Give back the material word for word, every line included.

----- SOURCE INFORMATION -----

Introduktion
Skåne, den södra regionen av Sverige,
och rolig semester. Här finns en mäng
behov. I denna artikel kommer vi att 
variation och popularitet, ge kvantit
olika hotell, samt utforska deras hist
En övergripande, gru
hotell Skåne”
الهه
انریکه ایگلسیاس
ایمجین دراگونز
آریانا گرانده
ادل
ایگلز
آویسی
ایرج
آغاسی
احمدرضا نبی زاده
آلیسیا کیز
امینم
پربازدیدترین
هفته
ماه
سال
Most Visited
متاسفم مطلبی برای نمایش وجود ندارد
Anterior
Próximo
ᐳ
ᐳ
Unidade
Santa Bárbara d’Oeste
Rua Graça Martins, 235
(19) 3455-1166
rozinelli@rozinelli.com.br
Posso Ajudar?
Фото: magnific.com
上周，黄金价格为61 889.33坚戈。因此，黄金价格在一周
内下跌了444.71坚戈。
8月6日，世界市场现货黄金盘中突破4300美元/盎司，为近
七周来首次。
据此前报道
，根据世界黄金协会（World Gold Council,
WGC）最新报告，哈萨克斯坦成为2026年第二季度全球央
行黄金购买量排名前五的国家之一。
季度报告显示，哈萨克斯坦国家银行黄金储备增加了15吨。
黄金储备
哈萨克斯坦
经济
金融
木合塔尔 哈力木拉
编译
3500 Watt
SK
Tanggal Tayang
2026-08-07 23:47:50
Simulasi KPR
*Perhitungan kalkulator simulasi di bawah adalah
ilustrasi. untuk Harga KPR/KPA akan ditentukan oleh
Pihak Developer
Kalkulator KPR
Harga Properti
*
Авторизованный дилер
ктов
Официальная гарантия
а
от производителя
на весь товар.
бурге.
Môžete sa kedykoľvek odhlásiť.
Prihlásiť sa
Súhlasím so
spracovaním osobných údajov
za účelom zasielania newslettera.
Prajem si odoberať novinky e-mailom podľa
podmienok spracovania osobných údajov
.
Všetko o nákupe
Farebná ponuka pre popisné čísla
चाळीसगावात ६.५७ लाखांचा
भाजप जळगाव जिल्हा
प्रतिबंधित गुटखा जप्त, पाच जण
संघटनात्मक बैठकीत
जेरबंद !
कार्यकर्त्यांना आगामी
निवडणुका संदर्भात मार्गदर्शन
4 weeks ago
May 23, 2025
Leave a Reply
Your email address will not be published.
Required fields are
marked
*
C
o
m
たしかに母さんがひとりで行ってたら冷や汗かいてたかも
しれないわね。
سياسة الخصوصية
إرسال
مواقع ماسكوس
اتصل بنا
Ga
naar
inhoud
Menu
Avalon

-----

WORKED SOLUTION:
Introduktion
Skåne, den södra regionen av Sverige,
och rolig semester. Här finns en mäng
behov. I denna artikel kommer vi att 
variation och popularitet, ge kvantit
olika hotell, samt utforska deras hist
En övergripande, gru
hotell Skåne”
الهه
انریکه ایگلسیاس
ایمجین دراگونز
آریانا گرانده
ادل
ایگلز
آویسی
ایرج
آغاسی
احمدرضا نبی زاده
آلیسیا کیز
امینم
پربازدیدترین
هفته
ماه
سال
Most Visited
متاسفم مطلبی برای نمایش وجود ندارد
Anterior
Próximo
ᐳ
ᐳ
Unidade
Santa Bárbara d’Oeste
Rua Graça Martins, 235
(19) 3455-1166
rozinelli@rozinelli.com.br
Posso Ajudar?
Фото: magnific.com
上周，黄金价格为61 889.33坚戈。因此，黄金价格在一周
内下跌了444.71坚戈。
8月6日，世界市场现货黄金盘中突破4300美元/盎司，为近
七周来首次。
据此前报道
，根据世界黄金协会（World Gold Council,
WGC）最新报告，哈萨克斯坦成为2026年第二季度全球央
行黄金购买量排名前五的国家之一。
季度报告显示，哈萨克斯坦国家银行黄金储备增加了15吨。
黄金储备
哈萨克斯坦
经济
金融
木合塔尔 哈力木拉
编译
3500 Watt
SK
Tanggal Tayang
2026-08-07 23:47:50
Simulasi KPR
*Perhitungan kalkulator simulasi di bawah adalah
ilustrasi. untuk Harga KPR/KPA akan ditentukan oleh
Pihak Developer
Kalkulator KPR
Harga Properti
*
Авторизованный дилер
ктов
Официальная гарантия
а
от производителя
на весь товар.
бурге.
Môžete sa kedykoľvek odhlásiť.
Prihlásiť sa
Súhlasím so
spracovaním osobných údajov
za účelom zasielania newslettera.
Prajem si odoberať novinky e-mailom podľa
podmienok spracovania osobných údajov
.
Všetko o nákupe
Farebná ponuka pre popisné čísla
चाळीसगावात ६.५७ लाखांचा
भाजप जळगाव जिल्हा
प्रतिबंधित गुटखा जप्त, पाच जण
संघटनात्मक बैठकीत
जेरबंद !
कार्यकर्त्यांना आगामी
निवडणुका संदर्भात मार्गदर्शन
4 weeks ago
May 23, 2025
Leave a Reply
Your email address will not be published.
Required fields are
marked
*
C
o
m
たしかに母さんがひとりで行ってたら冷や汗かいてたかも
しれないわね。
سياسة الخصوصية
إرسال
مواقع ماسكوس
اتصل بنا
Ga
naar
inhoud
Menu
Avalon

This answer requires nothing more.